What to produce: An exact reproduction of the records is required. Images must be left out.

Extracted data:
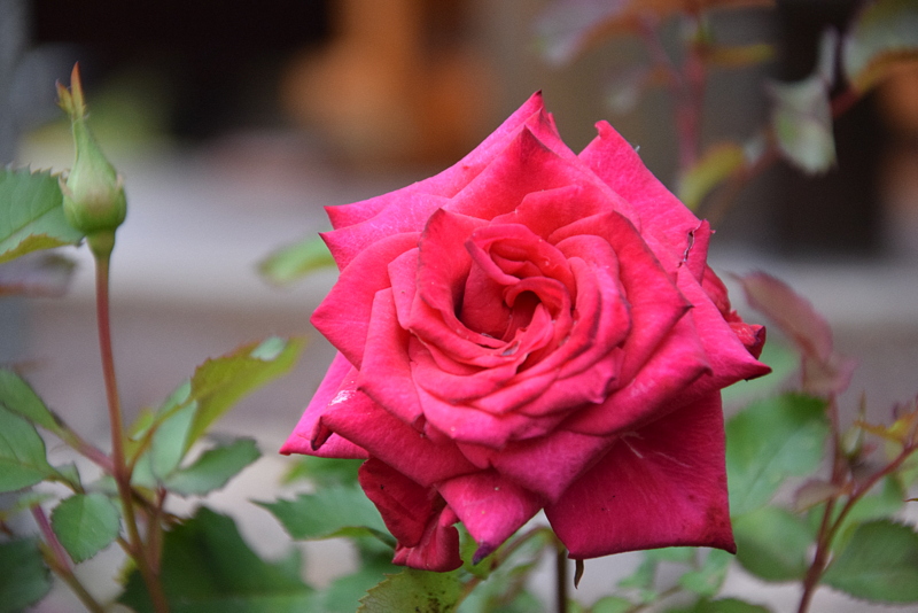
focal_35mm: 158
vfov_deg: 8.7
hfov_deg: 13.0
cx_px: 459
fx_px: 4017
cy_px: 306
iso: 2000
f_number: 5.6
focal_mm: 105
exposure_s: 1/125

Response to the exercise:
focal_35mm: 158
vfov_deg: 8.7
hfov_deg: 13.0
cx_px: 459
fx_px: 4017
cy_px: 306
iso: 2000
f_number: 5.6
focal_mm: 105
exposure_s: 1/125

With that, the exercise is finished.